Two Oscar-winning actresses on basic cable, in shows premiering mid-summer. Weird. Where else are you going to see Holly Hunter or Glenn Close, though? Nowhere, that’s where. If you’re a middle-aged woman who isn’t Sandra Bullock or Meryl Streep, the silver screen doesn’t want you. Basic cable, though, might. Following their premium-cable cousins, basic networks are beginning to push limits, defy censorship, and cater to niche markets. Presumably to snag the pepper-gray, FX and TNT have each lured a mature Oscar-winner with potentially career-redefining roles.
Perhaps by corporate mandate, FX goes for gritty ensembles (The Shield, Rescue Me, The Riches) while TNT creates shows around single characters (The Closer, Heartland). It’s not surprising that Hunter gets the better character from TNT. Similarly unsurprising: Close has the better show.
Damages is a legal potboiler and cultural commentary on womens’ evolving place among the power elite. Patty Hewes (Close) is probably the best litigator in America. This seems to have come at a high personal price. She hires an upstart named Ellen Parsons (Rose Byrne) based on instinct and maybe — probably — definitely — a hidden agenda. Blood and legal briefs flow. Damages follows Ellen more than Hewes and swirls with intriguing performances (more Ted Danson!). Close is kept distant, mysterious, human, and satisfying.
Saving Grace, conversely, is a character vehicle and nothing else. Hunter plays a drunk, adulterous, atheistic wreck named Grace who just happens to be the best damn homicide detective in Oklahoma City. After killing a man — drunk, with her car — she asks for God’s help. God assigns an angel with a taste for chewing tobacco. Cute. To add pathos, we learn Grace was molested by a priest. Tired.
Hunter has fun with the religious, psycho-sexual grab bag she’s given, but Saving Grace never adds up to the sum of its parts. Indeed, it doesn’t have many parts at all. The supporting characters are cast-offs and automatons.
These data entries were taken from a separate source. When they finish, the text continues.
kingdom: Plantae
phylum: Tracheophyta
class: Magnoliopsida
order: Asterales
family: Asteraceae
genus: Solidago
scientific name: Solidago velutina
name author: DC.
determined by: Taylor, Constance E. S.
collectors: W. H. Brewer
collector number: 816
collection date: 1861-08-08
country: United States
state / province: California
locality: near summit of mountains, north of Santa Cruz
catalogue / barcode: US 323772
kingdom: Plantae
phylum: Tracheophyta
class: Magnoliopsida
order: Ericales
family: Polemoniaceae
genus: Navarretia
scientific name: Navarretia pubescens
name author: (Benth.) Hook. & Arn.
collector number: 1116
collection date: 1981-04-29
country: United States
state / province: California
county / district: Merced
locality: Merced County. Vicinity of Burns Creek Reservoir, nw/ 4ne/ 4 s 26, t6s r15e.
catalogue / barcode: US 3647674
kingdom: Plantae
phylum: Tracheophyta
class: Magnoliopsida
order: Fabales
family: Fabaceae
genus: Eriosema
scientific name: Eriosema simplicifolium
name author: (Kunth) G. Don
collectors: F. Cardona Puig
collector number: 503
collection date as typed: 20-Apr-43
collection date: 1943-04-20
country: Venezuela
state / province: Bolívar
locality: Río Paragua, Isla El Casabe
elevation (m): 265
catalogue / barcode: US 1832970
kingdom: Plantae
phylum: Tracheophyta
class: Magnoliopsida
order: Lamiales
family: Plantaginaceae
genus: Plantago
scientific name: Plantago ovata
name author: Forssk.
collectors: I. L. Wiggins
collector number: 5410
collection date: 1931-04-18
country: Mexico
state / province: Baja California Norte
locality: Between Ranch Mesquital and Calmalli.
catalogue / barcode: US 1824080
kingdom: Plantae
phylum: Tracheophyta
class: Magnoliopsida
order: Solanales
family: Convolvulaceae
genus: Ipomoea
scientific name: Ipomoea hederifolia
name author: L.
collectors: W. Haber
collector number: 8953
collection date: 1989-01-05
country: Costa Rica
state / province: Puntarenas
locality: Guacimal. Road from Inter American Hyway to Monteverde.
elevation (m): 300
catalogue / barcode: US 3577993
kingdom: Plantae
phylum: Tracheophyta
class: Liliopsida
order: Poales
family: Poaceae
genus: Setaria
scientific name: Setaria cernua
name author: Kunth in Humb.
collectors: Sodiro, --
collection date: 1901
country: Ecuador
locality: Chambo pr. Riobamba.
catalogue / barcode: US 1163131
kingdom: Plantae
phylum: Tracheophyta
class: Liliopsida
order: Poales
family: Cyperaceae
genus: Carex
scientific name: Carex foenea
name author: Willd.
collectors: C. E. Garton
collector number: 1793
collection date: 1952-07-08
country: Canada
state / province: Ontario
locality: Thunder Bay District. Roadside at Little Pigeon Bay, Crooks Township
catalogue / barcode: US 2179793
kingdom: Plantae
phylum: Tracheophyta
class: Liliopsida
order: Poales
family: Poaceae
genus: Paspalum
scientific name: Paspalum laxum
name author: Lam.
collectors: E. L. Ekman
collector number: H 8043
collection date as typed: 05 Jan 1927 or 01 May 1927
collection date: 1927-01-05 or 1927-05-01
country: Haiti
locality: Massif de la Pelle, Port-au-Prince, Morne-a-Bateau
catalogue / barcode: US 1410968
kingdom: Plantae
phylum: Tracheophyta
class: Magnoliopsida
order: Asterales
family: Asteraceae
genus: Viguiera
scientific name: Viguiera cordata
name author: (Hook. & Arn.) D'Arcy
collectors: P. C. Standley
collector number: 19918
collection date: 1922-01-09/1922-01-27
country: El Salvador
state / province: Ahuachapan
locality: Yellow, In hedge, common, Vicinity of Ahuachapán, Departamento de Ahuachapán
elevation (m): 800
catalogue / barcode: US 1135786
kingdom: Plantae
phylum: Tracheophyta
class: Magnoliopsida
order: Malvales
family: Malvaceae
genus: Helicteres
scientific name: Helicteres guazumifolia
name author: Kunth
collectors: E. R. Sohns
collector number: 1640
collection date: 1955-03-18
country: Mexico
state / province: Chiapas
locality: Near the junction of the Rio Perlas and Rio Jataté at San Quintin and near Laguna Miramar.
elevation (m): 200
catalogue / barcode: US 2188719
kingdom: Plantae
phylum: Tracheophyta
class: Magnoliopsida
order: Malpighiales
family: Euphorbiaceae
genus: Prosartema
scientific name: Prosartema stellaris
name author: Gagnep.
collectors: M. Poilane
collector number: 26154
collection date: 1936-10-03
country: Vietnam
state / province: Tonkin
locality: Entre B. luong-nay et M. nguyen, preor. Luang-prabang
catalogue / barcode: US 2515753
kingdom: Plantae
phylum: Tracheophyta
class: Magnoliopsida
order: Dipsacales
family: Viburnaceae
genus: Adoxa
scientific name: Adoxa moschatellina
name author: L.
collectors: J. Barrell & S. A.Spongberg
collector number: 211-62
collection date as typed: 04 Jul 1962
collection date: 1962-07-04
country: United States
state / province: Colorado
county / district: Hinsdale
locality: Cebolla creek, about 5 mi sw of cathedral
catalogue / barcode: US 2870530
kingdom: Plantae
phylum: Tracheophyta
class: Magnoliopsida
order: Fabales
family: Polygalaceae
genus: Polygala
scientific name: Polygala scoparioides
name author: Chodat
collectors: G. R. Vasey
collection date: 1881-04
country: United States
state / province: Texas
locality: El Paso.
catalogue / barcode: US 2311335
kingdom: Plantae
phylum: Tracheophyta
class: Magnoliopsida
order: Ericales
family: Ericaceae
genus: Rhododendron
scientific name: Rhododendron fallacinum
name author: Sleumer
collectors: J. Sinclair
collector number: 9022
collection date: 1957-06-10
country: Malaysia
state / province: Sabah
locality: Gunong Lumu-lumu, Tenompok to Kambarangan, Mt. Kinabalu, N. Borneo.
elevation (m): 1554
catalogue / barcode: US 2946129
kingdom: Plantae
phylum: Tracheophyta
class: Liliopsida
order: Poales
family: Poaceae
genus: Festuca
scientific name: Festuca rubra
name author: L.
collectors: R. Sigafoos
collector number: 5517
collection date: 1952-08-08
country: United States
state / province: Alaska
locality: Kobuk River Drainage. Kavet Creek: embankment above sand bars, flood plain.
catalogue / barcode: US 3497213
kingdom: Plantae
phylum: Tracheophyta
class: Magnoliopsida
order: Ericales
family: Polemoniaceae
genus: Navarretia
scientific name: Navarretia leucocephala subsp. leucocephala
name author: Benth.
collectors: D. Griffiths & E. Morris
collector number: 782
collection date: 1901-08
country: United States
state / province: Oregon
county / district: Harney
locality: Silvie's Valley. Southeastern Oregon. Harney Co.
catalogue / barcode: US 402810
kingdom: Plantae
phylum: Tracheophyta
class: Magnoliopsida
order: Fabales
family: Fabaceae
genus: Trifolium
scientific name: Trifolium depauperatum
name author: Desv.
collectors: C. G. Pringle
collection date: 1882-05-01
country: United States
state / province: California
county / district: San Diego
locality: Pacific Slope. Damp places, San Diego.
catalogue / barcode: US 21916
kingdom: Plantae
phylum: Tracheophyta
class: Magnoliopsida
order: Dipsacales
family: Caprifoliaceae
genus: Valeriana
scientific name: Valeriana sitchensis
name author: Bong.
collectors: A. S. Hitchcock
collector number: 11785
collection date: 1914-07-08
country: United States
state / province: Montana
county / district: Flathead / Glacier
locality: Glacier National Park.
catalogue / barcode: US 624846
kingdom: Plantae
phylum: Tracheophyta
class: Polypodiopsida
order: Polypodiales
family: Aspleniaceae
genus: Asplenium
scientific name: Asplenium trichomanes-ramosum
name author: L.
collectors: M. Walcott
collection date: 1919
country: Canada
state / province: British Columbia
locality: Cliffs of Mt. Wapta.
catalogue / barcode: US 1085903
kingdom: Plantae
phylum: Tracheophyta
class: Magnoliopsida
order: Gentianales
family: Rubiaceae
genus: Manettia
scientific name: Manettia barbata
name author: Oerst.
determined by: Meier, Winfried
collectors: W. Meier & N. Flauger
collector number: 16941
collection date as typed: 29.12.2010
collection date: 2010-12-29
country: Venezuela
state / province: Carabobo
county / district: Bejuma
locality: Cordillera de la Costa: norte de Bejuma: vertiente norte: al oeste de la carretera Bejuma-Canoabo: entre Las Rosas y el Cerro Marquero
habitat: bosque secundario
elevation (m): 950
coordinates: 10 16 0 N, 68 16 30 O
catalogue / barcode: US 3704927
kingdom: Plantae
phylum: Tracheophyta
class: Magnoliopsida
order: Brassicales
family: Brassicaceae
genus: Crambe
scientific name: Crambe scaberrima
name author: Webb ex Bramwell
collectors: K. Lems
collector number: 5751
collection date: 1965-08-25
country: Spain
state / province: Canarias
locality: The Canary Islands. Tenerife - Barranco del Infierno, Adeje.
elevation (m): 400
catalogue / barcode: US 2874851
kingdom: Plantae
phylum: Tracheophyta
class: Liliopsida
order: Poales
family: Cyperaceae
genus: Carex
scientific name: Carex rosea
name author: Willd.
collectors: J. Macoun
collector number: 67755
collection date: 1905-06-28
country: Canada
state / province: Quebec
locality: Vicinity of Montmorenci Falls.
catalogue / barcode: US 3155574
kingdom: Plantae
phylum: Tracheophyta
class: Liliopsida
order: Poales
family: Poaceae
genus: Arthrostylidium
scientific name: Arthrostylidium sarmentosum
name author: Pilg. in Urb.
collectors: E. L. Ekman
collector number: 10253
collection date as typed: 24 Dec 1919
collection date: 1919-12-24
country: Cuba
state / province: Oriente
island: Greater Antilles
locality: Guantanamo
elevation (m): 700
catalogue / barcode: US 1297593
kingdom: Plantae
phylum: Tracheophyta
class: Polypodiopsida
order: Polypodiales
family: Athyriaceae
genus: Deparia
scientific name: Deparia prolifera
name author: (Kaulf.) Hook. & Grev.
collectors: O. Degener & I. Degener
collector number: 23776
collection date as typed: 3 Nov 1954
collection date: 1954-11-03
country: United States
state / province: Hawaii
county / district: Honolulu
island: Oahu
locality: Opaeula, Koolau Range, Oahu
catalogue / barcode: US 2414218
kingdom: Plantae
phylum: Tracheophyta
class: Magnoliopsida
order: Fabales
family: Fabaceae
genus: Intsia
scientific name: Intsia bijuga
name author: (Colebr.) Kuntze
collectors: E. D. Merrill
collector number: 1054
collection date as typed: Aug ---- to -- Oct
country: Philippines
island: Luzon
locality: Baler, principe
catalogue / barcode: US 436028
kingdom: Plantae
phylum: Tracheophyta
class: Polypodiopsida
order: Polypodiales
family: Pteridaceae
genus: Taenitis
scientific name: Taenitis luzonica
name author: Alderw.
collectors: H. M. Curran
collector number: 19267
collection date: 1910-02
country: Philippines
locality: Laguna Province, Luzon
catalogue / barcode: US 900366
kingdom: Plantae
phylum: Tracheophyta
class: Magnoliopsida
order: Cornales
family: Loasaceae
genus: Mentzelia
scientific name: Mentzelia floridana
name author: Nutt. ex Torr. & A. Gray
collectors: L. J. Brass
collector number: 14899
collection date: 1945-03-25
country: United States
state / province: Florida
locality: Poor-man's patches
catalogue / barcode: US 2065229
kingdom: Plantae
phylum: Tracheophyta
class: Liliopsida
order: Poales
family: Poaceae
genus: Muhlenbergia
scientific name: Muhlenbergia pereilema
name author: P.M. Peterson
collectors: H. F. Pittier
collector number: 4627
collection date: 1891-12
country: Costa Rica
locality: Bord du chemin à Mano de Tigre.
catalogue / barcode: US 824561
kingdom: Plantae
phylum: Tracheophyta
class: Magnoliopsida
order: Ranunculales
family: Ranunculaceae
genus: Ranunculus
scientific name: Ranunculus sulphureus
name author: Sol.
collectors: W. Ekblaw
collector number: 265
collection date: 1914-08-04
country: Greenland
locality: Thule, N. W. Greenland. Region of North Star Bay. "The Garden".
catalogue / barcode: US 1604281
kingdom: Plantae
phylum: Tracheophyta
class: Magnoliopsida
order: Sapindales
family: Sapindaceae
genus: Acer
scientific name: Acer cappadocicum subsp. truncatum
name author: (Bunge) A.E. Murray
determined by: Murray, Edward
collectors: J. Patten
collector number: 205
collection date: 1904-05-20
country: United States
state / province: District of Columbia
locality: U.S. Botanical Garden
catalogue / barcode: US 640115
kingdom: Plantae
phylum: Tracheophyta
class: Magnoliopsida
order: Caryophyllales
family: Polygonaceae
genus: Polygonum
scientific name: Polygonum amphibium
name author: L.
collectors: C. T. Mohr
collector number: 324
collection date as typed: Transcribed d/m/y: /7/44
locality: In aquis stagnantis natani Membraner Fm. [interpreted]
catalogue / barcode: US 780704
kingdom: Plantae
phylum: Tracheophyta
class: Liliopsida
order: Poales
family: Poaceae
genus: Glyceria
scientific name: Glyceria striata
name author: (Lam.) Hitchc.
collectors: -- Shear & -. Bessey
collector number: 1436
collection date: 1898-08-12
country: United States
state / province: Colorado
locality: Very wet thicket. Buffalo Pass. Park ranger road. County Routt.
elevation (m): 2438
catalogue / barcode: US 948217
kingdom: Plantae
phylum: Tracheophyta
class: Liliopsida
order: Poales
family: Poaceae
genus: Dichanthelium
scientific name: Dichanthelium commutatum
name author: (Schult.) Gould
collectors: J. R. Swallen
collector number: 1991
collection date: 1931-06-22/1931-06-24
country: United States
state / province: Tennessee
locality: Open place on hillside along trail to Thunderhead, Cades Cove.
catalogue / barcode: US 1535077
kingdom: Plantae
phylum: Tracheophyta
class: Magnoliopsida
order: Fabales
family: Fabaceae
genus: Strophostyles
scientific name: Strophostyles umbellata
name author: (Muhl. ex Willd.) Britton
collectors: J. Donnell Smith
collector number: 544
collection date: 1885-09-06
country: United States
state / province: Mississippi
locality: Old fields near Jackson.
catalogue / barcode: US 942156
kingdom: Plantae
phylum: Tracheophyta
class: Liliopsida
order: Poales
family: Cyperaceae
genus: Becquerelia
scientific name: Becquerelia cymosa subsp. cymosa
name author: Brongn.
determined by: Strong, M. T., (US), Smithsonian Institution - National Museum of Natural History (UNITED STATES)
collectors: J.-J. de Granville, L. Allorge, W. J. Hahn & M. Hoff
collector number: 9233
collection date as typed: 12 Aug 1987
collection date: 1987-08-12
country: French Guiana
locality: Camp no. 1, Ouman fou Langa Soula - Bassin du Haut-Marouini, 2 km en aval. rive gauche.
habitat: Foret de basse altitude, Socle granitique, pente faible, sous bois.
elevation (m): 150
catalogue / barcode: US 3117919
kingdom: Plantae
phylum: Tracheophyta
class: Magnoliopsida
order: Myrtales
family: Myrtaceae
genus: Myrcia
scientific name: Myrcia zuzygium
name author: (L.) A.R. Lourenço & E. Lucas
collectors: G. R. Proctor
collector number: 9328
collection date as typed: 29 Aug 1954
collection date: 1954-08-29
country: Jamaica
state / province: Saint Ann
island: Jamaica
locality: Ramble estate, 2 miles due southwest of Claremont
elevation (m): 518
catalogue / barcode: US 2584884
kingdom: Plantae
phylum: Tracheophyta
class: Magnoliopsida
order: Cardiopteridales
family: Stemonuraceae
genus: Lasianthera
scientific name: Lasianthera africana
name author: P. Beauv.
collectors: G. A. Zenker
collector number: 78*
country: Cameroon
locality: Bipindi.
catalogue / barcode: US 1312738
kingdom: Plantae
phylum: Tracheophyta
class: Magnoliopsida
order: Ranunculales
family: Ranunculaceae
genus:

It’s a truism that didn’t need re-proving for the 40-to-60-year-old demographic, but TNT did it anyway. No matter how kooky-great a central character is, it’s the contextual framework (themes, supporting characters, foils, conflict) that makes a story compelling. Television — which sticks with stories for 10 or 20 or 80 hours — makes that dependence greater, not less. Damages is making something of itself, but I fear there’s no saving Grace. •
See also
Who Wants To Be A Superhero? Real people dress up as the super-hero characters they create, and battle evil reality-TV-style. Stan Lee nicely recreates (most of) my childhood fantasies. (SciFi, Thursday, 9 p.m.)
Masters of Sci-Fi Masters of Sci-Fi is a brilliant, writer-driven, well-casted thing that’s been mangled into a four-episode mid-summer cast off. Shame. (ABC, Saturday, 10 p.m.)
The Company You can tell a CIA talkie is going for authenticity when its main character is a nerdy chump with a weak jaw (see The Good German). Chris O’Donnell’s looking a little puffy, though still taut-jowled, so the scorecard’s mixed. (TNT, Sunday, 8 p.m.)